The problem is that basically there aren’t enough college degrees once they start quitting. Some people believe that Boomers will cling to their jobs like barnacles, but they’ve got to give up eventually, and, being Boomers, they didn’t bother to set anybody up to take over their jobs. The nightmare is that a bunch of them retire all at once and gut mighty corporations, with nobody competent to take over.
Part of this is just the Boomers thinking they’re irreplaceable, which they aren’t, but it is a problem. They were the first generation to pull in a lot of degrees, and the generations they began weren’t as numerous and didn’t land as many degrees.
Oh, and that’s just the US: Most of the First World is greying even faster than we are, with Japan taking it on the chin so hard “elder crime” is a problem over there. Basically in ten years a guy with a college degree is going to be worth a lot on the worldwide labor market.
Like It Or Not, You’re Going To School Anyway
Let’s say, on the strength of your skills and abilities, you land a job right out of high school. For a while, you’re golden, but eventually, the technology you use changes, or you run into a ceiling of some sort, and so you take a class. Since it makes you do your job better, your company pays for it. Then you have to take another class. And another. And another.
In my time at tech companies, I met guys who started writing code in their basements in the ’70s who wound up with master’s degrees because they had to get them to keep up. Every single boss I ever had was in graduate school because otherwise he’d never keep his job. You run into this all the time in corporate America; guys who just wind up with degrees because they need them.
So, basically, you might as well get it out of the way; going to college full-time is way more fun than night school.
The Scare Stories Don’t Understand What Employers Are Looking For
This is every “college debt will destroy your life” scare story ever written: It opens with somebody who gets a hugely expensive degree in some worthless discipline, like theatre (I know what I’m talking about: I have a theatre degree), and now they’re stuck paying off six figures of debt while working as a waiter or a janitor or a jizz mopper or some other gig the solidly middle-class audience of the piece associates with the poor and Mexicans. They’ll follow it up with a story about somebody who spent upper five figures on a degree and has a “good job,” but, gasp, can’t afford a house because their student loans cost so much, giving it a little frisson of “It could happen to yoooo-oooooou!”. It’ll end with some former professor with a chip on his shoulder stating that higher education is a scam and unnecessary, probably citing some academic analysis he’s intentionally misrepresenting to sell his new book, now in stores.
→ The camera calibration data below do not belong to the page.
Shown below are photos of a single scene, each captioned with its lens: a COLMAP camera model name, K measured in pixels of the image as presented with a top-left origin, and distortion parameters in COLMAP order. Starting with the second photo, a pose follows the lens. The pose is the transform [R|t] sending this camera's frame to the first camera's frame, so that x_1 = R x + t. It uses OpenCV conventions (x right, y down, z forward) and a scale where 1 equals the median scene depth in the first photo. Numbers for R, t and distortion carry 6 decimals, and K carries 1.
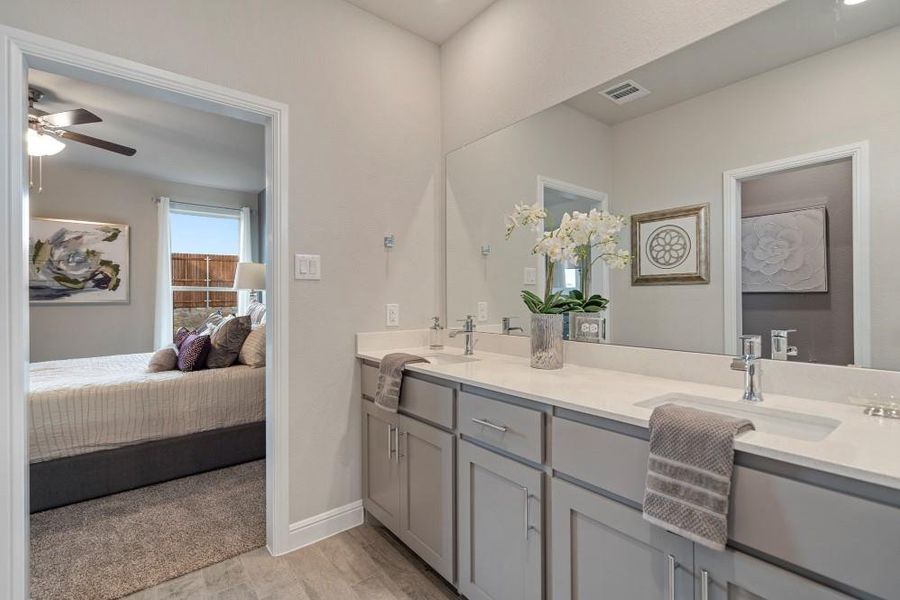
lens RADIAL K [[411.1, 0, 454.5], [0, 411.1, 296.3], [0, 0, 1]] dist [0.001416, 0.000860]
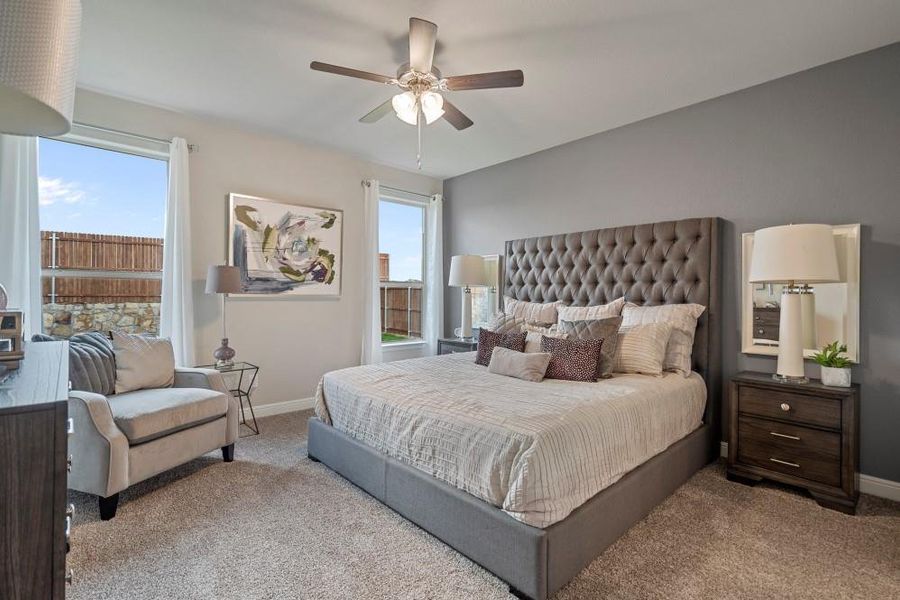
lens RADIAL K [[411.1, 0, 454.5], [0, 411.1, 296.3], [0, 0, 1]] dist [0.001416, 0.000860]
pose [[0.997485, 0.014734, 0.069334, -0.638350], [-0.015088, 0.999876, 0.004584, 0.004161], [-0.069258, -0.005619, 0.997583, 0.103414]]
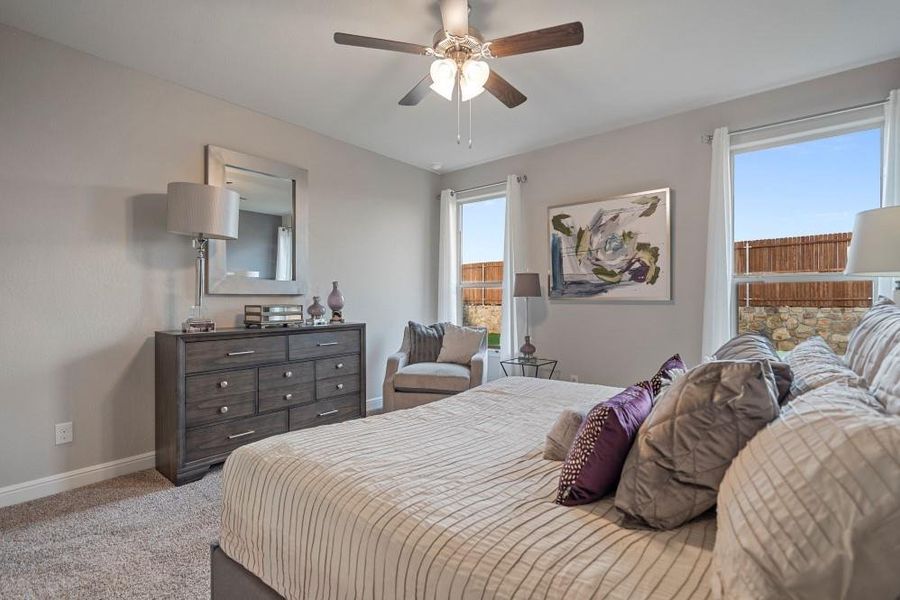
lens RADIAL K [[421.4, 0, 451.2], [0, 421.4, 298.6], [0, 0, 1]] dist [0.007673, 0.000430]
pose [[0.213927, 0.010464, -0.976794, -0.189557], [0.004724, 0.999920, 0.011746, 0.000915], [0.976838, -0.007128, 0.213861, 0.515136]]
Everybody involved goes to “name brand” schools that you’ve heard of and make people ooh and aah.
All of the above leaves out one very important piece of information: 99% of employers don’t really care where you get your degree as long as you have one and any place that values where your degree is from over your actual ability is not a place you want to work for anyway. Sure, having Harvard on your resume is impressive, but for most jobs, they don’t care if you went to Podunk State. They don’t care what you majored in, either, especially since the guy interviewing you probably majored in something that has nothing to do with his job, either. They care that you have the degree and did well on the interview.
That’s really a key piece of information. Your average state college education runs you between $28,000 to $70,000 a year, which isn’t chump change but after grants and scholarships is pretty manageable. Your average public college student walks out $20,000 in hock, which over fifteen years plus interest works out to about $2000 a year, max. Plus, your interest is tax deductible, so you can plow that right back into your loan, meaning you might have it paid off before you turn forty.
The real moral of the story isn’t “college debt will kill you,” it’s “think about what you’re doing before you spend six figures on an Ivy League degree before saying ‘Oooh, shiny!’” Or maybe “going to college doesn’t mean you won’t act like a total idiot.”
Either way, yes, a college degree is worth your time and money. But it’s like anything else: you have to not be stupid for it to be worth anything in the first place.